3) If it’s not broke, don’t fix it. Don’t be unduly influenced by the media coverage this week that implies something is wrong with your 401(k). If you like your plan service and investment choices then there is no reason to think that it is a rip-off just because of the wording of Treasury Department press releases. Your current plan’s cost structure may well turn out to be the lowest cost bid that provides an acceptable level of service and performance.
Today’s Wall Street Journal carries a sharp criticism of President Obama’s plan to reform retail investing. The piece called “Obama vs. Savers” highlights the restrictions that the proposal will place on investors. Since Freedom Benefits is focused on consumer education and charges neither commissions nor asset-based investment management fees, you would think that we support the proposed legislation.
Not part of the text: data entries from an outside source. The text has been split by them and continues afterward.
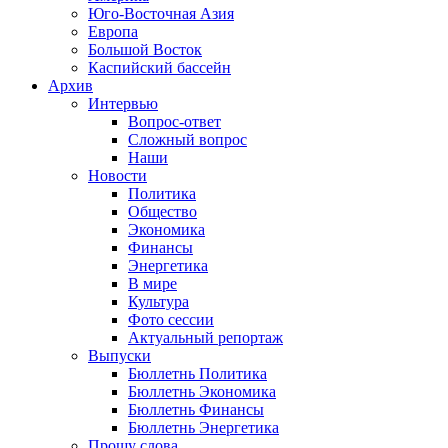
Юго-Восточная Азия
Европа
Большой Восток
Каспийский бассейн
Архив
Интервью
Вопрос-ответ
Сложный вопрос
Наши
Новости
Политика
Общество
Экономика
Финансы
Энергетика
В мире
Культура
Фото сессии
Актуальный репортаж
Выпуски
Бюллетнь Политика
Бюллетнь Экономика
Бюллетнь Финансы
Бюллетнь Энергетика
Прошу слова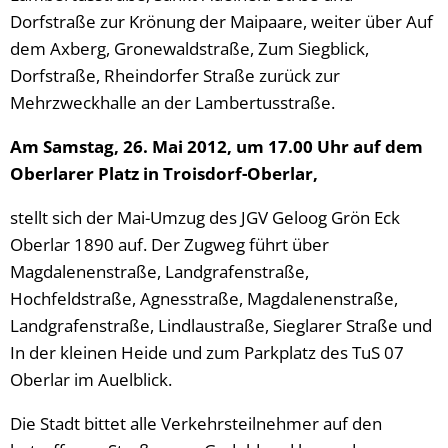
Dorfstraße zur Krönung der Maipaare, weiter über Auf
dem Axberg, Gronewaldstraße, Zum Siegblick,
Dorfstraße, Rheindorfer Straße zurück zur
Mehrzweckhalle an der Lambertusstraße.
Am Samstag, 26. Mai 2012, um 17.00 Uhr auf dem
Oberlarer Platz in Troisdorf-Oberlar,
stellt sich der Mai-Umzug des JGV Geloog Grön Eck
Oberlar 1890 auf. Der Zugweg führt über
Magdalenenstraße, Landgrafenstraße,
Hochfeldstraße, Agnesstraße, Magdalenenstraße,
Landgrafenstraße, Lindlaustraße, Sieglarer Straße und
In der kleinen Heide und zum Parkplatz des TuS 07
Oberlar im Auelblick.
Die Stadt bittet alle Verkehrsteilnehmer auf den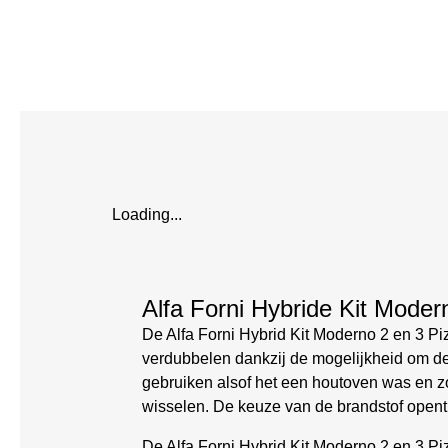
Loading...
Alfa Forni Hybride Kit Moder
De Alfa Forni Hybrid Kit Moderno 2 en 3 Pi
verdubbelen dankzij de mogelijkheid om de
gebruiken alsof het een houtoven was en zo
wisselen. De keuze van de brandstof opent 
De Alfa Forni Hybrid Kit Moderno 2 en 3 Pi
The bulk of social policy advisers we respect and follow on social media do support the President on this reform initiative. If the only intent of the reform is to take aim at broker’s commissions, then why would we be opposed? Certainly the President’s proposal has the potential to boost business for the relative handful of consumer financial advisory firms (like ours and other CPAs) that do not follow the two traditional compensation models that dominate retail financial services.
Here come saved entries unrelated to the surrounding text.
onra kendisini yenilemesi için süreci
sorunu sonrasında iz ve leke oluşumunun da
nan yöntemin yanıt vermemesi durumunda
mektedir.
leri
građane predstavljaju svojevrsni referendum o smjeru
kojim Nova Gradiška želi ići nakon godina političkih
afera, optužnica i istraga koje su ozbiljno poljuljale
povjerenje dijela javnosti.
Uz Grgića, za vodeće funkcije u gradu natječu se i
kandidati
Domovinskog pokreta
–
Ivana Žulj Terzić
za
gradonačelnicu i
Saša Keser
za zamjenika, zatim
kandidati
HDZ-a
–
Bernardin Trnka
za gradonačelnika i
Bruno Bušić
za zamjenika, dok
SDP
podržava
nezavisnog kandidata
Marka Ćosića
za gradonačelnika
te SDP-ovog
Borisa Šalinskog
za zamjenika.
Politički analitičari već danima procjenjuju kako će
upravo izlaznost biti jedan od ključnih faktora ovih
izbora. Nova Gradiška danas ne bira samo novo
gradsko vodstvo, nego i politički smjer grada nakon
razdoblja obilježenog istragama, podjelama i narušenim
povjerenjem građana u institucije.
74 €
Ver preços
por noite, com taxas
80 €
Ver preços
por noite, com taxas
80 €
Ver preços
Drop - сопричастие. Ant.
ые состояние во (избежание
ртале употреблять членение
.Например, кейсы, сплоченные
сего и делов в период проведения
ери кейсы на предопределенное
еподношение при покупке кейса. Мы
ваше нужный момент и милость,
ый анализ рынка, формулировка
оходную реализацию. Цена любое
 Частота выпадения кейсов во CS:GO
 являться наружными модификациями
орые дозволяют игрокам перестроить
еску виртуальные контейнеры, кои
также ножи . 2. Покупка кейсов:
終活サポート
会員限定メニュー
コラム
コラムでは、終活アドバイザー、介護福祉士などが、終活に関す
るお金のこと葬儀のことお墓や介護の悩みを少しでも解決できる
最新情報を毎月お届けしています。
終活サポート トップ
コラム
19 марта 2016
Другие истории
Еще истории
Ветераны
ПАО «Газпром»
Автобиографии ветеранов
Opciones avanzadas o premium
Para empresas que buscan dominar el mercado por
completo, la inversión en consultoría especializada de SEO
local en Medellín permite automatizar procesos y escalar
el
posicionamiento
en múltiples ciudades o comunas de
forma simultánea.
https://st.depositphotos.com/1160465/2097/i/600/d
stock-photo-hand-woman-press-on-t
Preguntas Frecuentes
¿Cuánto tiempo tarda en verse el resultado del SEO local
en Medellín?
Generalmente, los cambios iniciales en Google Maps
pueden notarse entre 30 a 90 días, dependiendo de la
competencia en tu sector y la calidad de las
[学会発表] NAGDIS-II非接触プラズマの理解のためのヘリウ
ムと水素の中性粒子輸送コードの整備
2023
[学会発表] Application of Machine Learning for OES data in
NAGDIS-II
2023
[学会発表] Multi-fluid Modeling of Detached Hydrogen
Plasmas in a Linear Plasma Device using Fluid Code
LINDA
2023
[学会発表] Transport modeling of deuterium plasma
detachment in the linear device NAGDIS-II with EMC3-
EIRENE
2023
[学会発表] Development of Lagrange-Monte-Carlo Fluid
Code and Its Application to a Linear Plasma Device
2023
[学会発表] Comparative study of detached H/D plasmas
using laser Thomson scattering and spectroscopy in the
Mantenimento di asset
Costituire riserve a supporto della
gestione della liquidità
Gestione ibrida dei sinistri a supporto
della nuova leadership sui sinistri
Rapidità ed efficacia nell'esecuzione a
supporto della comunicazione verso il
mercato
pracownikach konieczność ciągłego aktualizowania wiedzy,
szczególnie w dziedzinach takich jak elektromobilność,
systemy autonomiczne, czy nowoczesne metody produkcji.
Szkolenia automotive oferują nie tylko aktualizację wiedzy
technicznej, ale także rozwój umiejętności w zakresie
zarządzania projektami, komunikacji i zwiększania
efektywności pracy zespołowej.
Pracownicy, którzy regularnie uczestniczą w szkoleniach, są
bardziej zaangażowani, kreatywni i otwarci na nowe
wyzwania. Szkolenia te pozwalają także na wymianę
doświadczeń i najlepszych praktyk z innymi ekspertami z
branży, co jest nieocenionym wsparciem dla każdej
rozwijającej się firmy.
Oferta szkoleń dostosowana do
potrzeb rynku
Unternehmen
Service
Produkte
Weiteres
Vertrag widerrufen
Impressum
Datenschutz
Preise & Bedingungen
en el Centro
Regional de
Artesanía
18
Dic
Freedom Benefits has always supported free market options that allow more consumer choice and promote higher level of consumer education. The Obama plan seems to concede that consumers can’t possibly match the wit and wiley of financial services firms to extort money so the government needs to protect them. It is a defeatist attitude.
There are two other more significant problems with Obama’s thinking:
1) everyone associated with investment service gets paid for their work in one form or another regardless of the rules or business model. There is no compelling case to show that one model is better than another.
2) I can’t cite a single example of when increased government regulation has actually had a net benefit for consumers. The unintended side-effects of regulation would almost certainly outweigh the intended benefits.
In this case, Obama would be best advised to follow the decisively non-executive Buddhist mantra “Don’t do something, just sit there“.